Chase Discovered in February a Data Breach Dating to 2021, Alleges Class Action
J.P. Morgan Chase failed to properly secure the personally identifiable information (PII) of its clients’ employees in a data breach that occurred in 2021 but wasn’t discovered until February of this year, alleged a class action Friday (docket 1:24-cv-03438) in U.S. District Court for Southern New York.
The breach occurred Aug. 26, 2021, and was discovered Feb. 26, said a data breach notification on the Maine Attorney General’s website. Some 452,000 individuals were affected, said the site.
Benjamin Valentine, a resident of Massapequa Park, New York, received a notice dated April 18 informing him and other breach victims that Chase learned of a “software issue that caused certain reports run by three authorized system users to include plan participant information that they were not entitled to see, including yours." The three users were employed by Chase customers or their agents, it said, and ran a “limited number of reports between Aug. 26, 2021 and Feb. 23, 2024,” with information including name, address, Social Security number, payment and deduction amounts, plus bank routing and account numbers for people who had set up direct deposits, the complaint said.
The notice letter didn’t include the root cause of the data breach, the vulnerabilities exploited or “the remedial measures undertaken to ensure such a breach does not occur again,” the complaint said. Those details still haven’t been explained or clarified to Valentine or class members, it said.

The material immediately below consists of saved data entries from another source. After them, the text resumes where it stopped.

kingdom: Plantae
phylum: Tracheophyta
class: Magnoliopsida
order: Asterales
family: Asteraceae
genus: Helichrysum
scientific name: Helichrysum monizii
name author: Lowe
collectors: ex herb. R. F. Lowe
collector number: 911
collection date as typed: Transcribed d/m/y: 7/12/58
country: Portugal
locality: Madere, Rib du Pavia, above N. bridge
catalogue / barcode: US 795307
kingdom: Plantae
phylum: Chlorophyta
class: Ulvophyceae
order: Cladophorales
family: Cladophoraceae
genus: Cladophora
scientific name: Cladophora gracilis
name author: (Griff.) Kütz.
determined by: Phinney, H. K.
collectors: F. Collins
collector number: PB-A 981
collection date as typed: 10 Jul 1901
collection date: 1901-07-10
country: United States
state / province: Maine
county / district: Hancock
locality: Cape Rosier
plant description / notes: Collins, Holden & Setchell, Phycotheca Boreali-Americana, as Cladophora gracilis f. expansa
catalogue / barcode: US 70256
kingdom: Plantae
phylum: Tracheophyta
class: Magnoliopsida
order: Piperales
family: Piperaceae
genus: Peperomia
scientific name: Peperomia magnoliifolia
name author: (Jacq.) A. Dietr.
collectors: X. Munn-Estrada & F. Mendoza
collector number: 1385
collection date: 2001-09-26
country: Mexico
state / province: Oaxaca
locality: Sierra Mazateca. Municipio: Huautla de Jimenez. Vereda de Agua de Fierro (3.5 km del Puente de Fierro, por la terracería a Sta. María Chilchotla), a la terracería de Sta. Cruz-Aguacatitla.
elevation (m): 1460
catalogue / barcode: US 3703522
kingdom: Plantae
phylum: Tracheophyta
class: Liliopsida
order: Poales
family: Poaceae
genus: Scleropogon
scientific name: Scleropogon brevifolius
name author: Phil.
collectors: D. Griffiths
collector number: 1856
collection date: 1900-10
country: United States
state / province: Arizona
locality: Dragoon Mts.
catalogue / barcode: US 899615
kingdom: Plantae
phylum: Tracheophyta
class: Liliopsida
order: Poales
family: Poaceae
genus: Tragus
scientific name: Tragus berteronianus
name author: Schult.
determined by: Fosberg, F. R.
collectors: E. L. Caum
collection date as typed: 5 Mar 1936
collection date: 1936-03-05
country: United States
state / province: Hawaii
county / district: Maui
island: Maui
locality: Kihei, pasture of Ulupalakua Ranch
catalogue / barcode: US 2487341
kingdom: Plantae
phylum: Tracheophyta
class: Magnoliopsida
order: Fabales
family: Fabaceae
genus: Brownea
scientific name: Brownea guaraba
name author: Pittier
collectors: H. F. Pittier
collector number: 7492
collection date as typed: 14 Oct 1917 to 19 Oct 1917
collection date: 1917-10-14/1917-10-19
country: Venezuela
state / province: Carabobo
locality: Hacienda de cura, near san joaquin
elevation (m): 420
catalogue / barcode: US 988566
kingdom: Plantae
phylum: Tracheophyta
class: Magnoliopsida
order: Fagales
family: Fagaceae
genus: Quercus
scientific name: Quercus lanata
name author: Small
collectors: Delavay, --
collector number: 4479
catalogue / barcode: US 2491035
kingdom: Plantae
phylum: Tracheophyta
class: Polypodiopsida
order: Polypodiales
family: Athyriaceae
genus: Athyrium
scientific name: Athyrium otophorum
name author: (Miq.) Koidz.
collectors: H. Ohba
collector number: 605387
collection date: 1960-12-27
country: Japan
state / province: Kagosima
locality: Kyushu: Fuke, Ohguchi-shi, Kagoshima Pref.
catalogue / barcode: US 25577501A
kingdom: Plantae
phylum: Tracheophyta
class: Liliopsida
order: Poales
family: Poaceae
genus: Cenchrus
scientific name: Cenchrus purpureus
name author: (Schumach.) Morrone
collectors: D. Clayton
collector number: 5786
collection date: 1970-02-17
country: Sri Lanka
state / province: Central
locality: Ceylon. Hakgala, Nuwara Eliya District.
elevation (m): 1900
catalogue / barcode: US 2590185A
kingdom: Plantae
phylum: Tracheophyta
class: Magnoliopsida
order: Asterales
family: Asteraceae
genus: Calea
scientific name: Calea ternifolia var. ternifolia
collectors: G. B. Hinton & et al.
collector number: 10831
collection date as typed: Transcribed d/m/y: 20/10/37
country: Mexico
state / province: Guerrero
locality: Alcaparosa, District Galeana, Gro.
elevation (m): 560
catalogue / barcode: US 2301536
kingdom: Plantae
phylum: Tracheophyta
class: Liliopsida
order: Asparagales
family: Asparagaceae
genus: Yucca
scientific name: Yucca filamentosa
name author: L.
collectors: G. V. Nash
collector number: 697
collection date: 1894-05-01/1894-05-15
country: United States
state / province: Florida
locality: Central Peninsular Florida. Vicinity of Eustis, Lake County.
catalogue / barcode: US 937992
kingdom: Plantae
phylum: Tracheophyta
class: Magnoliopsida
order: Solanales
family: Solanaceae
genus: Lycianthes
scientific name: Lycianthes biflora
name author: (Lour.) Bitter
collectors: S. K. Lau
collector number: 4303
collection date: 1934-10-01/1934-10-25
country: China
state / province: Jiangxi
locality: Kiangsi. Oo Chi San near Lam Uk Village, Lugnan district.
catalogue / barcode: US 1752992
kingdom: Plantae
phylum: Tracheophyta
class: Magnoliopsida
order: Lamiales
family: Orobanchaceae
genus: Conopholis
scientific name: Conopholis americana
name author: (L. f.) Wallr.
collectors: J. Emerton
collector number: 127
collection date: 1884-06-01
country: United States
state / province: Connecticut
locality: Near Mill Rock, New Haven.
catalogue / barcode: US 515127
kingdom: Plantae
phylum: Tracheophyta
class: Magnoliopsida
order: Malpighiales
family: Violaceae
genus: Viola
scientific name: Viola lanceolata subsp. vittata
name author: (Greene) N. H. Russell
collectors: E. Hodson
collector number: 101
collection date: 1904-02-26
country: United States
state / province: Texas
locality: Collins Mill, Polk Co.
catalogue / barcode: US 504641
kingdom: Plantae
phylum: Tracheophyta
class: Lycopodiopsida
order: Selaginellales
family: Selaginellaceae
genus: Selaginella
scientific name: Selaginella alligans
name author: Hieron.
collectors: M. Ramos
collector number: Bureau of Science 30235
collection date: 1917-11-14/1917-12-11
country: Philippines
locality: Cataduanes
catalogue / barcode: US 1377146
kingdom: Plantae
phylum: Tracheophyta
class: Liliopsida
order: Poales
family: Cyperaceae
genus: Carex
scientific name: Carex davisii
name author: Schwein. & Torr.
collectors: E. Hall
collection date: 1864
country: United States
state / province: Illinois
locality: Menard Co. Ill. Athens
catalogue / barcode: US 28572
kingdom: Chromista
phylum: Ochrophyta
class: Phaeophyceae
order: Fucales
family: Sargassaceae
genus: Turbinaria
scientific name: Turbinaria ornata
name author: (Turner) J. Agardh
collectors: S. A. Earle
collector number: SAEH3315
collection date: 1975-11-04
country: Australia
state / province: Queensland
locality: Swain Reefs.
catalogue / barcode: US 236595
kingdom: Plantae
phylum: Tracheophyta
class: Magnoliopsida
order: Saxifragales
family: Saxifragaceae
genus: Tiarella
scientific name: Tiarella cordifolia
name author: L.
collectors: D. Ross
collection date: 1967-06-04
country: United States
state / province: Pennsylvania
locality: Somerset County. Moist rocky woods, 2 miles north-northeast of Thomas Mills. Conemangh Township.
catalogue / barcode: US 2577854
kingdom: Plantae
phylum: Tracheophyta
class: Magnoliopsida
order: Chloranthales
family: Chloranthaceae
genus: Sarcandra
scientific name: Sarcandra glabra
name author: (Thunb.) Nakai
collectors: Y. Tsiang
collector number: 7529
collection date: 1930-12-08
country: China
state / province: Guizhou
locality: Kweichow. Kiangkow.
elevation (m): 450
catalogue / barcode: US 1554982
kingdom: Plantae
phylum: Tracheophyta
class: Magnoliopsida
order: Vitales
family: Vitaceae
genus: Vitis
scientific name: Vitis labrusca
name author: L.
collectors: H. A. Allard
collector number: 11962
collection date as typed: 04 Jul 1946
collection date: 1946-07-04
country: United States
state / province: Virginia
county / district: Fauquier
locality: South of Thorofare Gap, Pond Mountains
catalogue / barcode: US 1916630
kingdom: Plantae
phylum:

Chase failed to specify whether it undertook efforts to contact class members whose data was accessed and acquired in the breach, whether any of them suffered misuse of their data, whether Chase was interested in hearing about any misuse of data, or whether it had set up a means of reporting misuse, the complaint said.
The financial services company didn’t use reasonable security procedures and practices appropriate to the nature of the sensitive information it was maintaining for Valentine and class members, such as encrypting or deleting it when it was no longer needed, said the complaint. As a result, Valentine and class members face “years of constant surveillance of their financial and personal records, monitoring, and loss of rights,” the complaint said. The class will continue to incur such damages “in addition to any fraudulent use of their PII,” it said.
Chase’s notice letter had two full pages of additional steps class members could take to help protect themselves, such as placing fraud alerts and security freezes on their accounts “and contacting government agencies,” said the complaint. The defendant offered two years of Experian IdentityWorks identity theft protection service.
As a result of the data breach, Valentine suffered invasion of privacy; theft of his PII; loss or diminished value of his PII; lost time and opportunity costs associated with trying to mitigate consequences; lost opportunity costs; statutory and nominal damages; and continued and increased risk to his PII. His PII remains “unencrypted and available for unauthorized third parties to access and abuse,” backed up in Chase’s possession, and “subject to further unauthorized disclosures” as long as the defendant fails to take measures to protect it, alleged the complaint.
Valentine asserts claims of negligence, breach of third-party beneficiary contract, unjust enrichment, and violation of the New York Deceptive Trade Practices Act. He requests orders requiring Chase to protect his and class members’ interests; to maintain a comprehensive information security program; and to create firewalls and controls. He seeks actual, nominal, consequential and punitive damages; attorneys’ fees and costs; plus prejudgment interest.